AdHoc Studio spoke about The Wolf Among Us 2 both prior to and following the release of their game Dispatch in late 2025. According to AdHoc, they did most of the writing and cinematic work for The Wolf Among Us 2, but were told by Telltale that they needed more time. Later on, AdHoc and Telltale ran into disagreements, with the former expressing frustration over not granting creative control over the project. By this point, AdHoc had written the full season script and had begun prototyping and shooting cutscenes. Without direction from Telltale, AdHoc pulled out of the project to focus on developing Dispatch, and they had no idea of the state of The Wolf Among Us 2 at that point, or how much of their script would ultimately be used.

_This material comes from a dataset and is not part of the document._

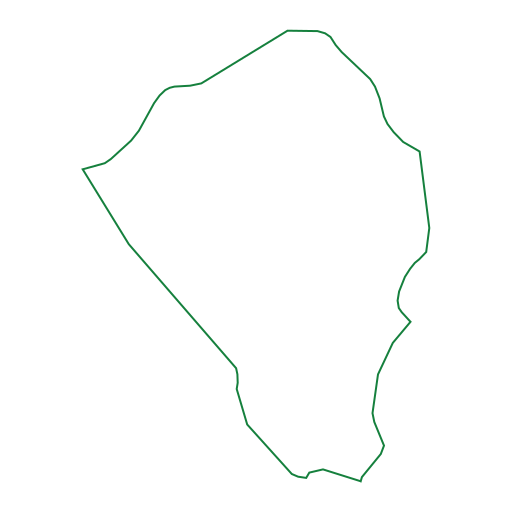 map outline of Thyolo (Mercator projection)
{"feature_id": "MWI-1918", "entity_name": "Thyolo", "entity_type": "District", "adm_level": 1, "iso_a3": "MWI", "parent_name": "Malawi", "parent_adm1": "", "projection": "mercator", "projection_center": [35.176, -16.13], "detail": "fine", "context": "isolated", "style": "outline", "palette": "green", "viewbox_px": 512, "rotation_deg": 0, "n_neighbors": 0, "source": "natural_earth", "source_scale": "10m", "svg_char_len": 819}
<svg xmlns="http://www.w3.org/2000/svg" viewBox="0 0 512 512"><path d="M410.5,321.8L392.8,342.9L378.0,374.4L372.5,413.2L374.3,422.0L384.0,445.6L380.8,454.0L361.9,477.1L360.7,481.3L360.5,481.2L323.0,469.4L309.3,472.6L306.2,477.9L298.1,476.7L291.8,474.0L247.2,424.5L236.7,389.0L237.7,382.8L237.4,374.3L236.1,368.2L128.8,244.2L82.7,169.3L104.8,163.2L110.9,159.0L131.1,140.6L138.9,130.7L154.1,103.1L159.6,95.5L165.2,90.1L169.7,87.8L174.4,86.6L190.1,85.7L201.3,83.4L287.5,30.7L317.5,31.1L325.1,33.3L330.5,37.0L335.7,45.1L341.7,52.1L370.2,79.1L375.0,86.6L379.6,98.4L383.9,116.4L387.5,124.0L393.7,132.2L403.2,142.0L419.6,151.5L429.3,228.0L426.2,252.0L419.3,259.2L414.8,262.9L410.1,268.8L404.9,276.9L399.1,291.5L397.6,300.6L398.8,308.0L401.7,312.2L410.3,321.6L410.5,321.8Z" fill="none" stroke="#15803d" stroke-width="2"/></svg>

At Summer Game Fest 2026, The Wolf Among Us 2 was reintroduced, with a planned 2027 release on Nintendo Switch and Switch 2, PlayStation 5, Windows, Xbox One, and Xbox Series X/S. Telltale's CEO Jamie Ottilie said that up to around 2022, their internal development on the game was using the legacy Telltale engine and Unreal Engine 4, but opted to restart the game's development using more modern engines in 2023, which was part of the reason for the delay in release. At that time, Telltale was aware that it would be a few years before any input from AdHoc would be needed, and released them from their contractual engagement, which allowed AdHoc to switch over to work on Dispatch. Once they were ready to engage with a third-party developer, they brought in Trick Studios, who they had been working with already on other games, to work on completing the game's content, expanding on some of the existing work AdHoc did but revising as necessary with the reset in the game's development.

Along with the release news, Telltale announced a remastered version of the original game. Ottilie said that the remastered version came out of their upgrading of the sequel's engine, as they were trying to update the game to support modern consoles, through experiments found they could use their improved tools to make the game look better and opted to release it as a remaster than a port. Telltale and co-publisher PM Studios confirmed that they intended to pivot to a simultaneous release of all episodes for the game instead of following Telltale's old episodic release strategy. On June 12, 2026, it was revealed that Zak Garriss from Deck Nine, who previously directed Life Is Strange: Before the Storm (2017) and Life Is Strange: True Colors (2021), was set as the director for The Wolf Among Us 2 for Telltale.